Rescued migrants on board a Sea-Eye boat | Photo: picture-alliance/dep/
Rescued migrants on board a Sea-Eye boat | Photo: picture-alliance/dep/

NGOs rescue ships rescuing migrants in the Mediterranean continue to make the headlines: After the Sea-Watch drama and Mediterranea’s ongoing stand-off with Italy, Sea-Eye’s “Alan Kurdi” vessel is looking for a safe port after saving 65 migrants from a rubber dinghy off Libya.

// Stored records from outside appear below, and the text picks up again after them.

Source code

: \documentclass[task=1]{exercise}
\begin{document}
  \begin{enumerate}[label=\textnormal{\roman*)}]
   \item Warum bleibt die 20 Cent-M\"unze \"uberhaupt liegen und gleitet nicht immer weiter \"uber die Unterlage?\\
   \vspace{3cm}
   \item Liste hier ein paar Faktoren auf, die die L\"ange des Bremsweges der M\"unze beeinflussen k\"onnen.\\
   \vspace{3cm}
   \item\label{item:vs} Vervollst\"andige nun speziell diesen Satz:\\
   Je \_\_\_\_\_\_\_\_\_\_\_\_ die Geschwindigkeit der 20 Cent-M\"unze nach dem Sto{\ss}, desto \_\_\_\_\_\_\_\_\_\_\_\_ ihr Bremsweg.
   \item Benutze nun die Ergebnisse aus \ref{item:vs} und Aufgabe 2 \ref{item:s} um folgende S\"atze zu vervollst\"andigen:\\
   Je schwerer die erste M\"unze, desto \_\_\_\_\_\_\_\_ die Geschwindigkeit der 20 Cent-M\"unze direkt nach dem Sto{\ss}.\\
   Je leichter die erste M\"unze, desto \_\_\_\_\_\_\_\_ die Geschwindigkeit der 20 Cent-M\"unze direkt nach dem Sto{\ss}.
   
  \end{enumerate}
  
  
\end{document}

A ship operated by German aid organization Sea-Eye said on Friday it had rescued 65 people from an overloaded rubber dinghy 34 nautical miles off the Libyan coast. According to Sea-Eye, the dinghy didn't have a navigation device and carried only ten liters of drinking water. The migrants were "inconceivably lucky," said Gordon Isler, Sea-Eye director of operations.

Sea-Eye, an organization based in Regensburg in Bavaria, reported that its German-registered Alan Kurdi vessel had taken the 65 migrants on board in international waters. The ship is named for a three-year-old Syrian toddler who drowned in September 2015.

Sea-Eye said it had informed the relevant authorities in Libya, Italy, Malta and Germany about the rescue. So far, however, only the rescue coordination center in the northern German port city of Bremen had reacted. In turn, it alerted the German Federal Foreign Office in Berlin.

The 65 rescued migrants, among them one woman, were being examined by the three doctors aboard the Alan Kurdi, Sea-Eye said. According to its own estimates, the charity has contributed to saving some 14,000 people in more than 60 rescues missions with its retrofitted fishing boats "Sea-Eye" and "Seefuchs" ("sea fox") since its inception in 2015.

Other stand-offs

The Sea-Eye announcement follows controversy over the Sea-Watch 3, which forced its way past Italian customs officials into Lampedusa port on Sunday with 40 rescued people on board. Sea-Watch 3 spent more than two weeks at sea before its captain, Carola Rackete, defied the Italian authorities by entering Lampedusa. She was detained but released after a court appearance in Italy.

Another rescue ship, a sailing boat called the Alex and operated by the Italian organization Mediterranea Saving Humans, is currently awaiting permission to enter port with more than 50 migrants aboard off Italy's southernmost island of Lampedusa, just outside Italian territorial waters.

Malta has said it is prepared to take in those rescued, but only if Italy agrees to take 55 migrants currently in Malta. However, Mediterranea is refusing to bring the rescued migrants to Malta because of the distance and psychological conditions of those on board.

Italian Interior Minister Matteo Salvini has insisted that the Sea-Watch and Mediterranea's Alex vessels won't be allowed to enter an Italian port.